(Collected data)
==*==
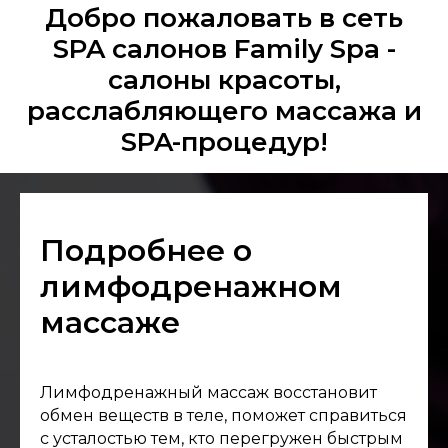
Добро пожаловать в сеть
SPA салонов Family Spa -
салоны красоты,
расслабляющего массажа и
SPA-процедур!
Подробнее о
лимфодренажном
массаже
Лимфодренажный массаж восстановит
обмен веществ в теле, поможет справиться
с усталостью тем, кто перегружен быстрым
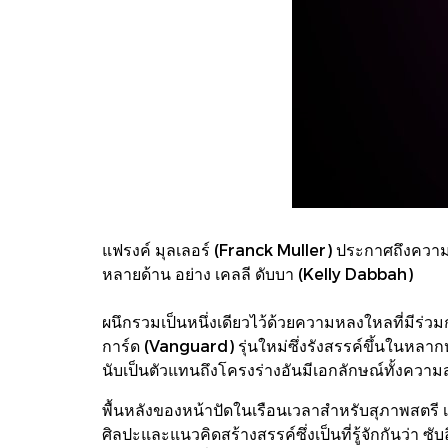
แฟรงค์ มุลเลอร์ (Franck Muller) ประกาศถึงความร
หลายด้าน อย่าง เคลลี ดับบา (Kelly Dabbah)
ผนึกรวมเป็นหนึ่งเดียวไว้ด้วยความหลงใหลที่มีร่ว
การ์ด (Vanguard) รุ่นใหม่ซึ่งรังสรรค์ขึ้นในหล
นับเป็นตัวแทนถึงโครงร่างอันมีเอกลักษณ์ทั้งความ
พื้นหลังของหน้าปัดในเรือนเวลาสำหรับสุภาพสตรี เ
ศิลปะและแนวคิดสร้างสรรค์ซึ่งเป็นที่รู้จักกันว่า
==*==
## WHAT YOU NEED TO DO:
What needs duplicating is the run of lines from the one containing "การ์ด (Vanguard) รุ่นใหม่ซึ่งรังสรรค์ขึ้นในหล" through the last line of the entries above, exact and complete.

## TASK RESPONSE:
การ์ด (Vanguard) รุ่นใหม่ซึ่งรังสรรค์ขึ้นในหล
นับเป็นตัวแทนถึงโครงร่างอันมีเอกลักษณ์ทั้งความ
พื้นหลังของหน้าปัดในเรือนเวลาสำหรับสุภาพสตรี เ
ศิลปะและแนวคิดสร้างสรรค์ซึ่งเป็นที่รู้จักกันว่า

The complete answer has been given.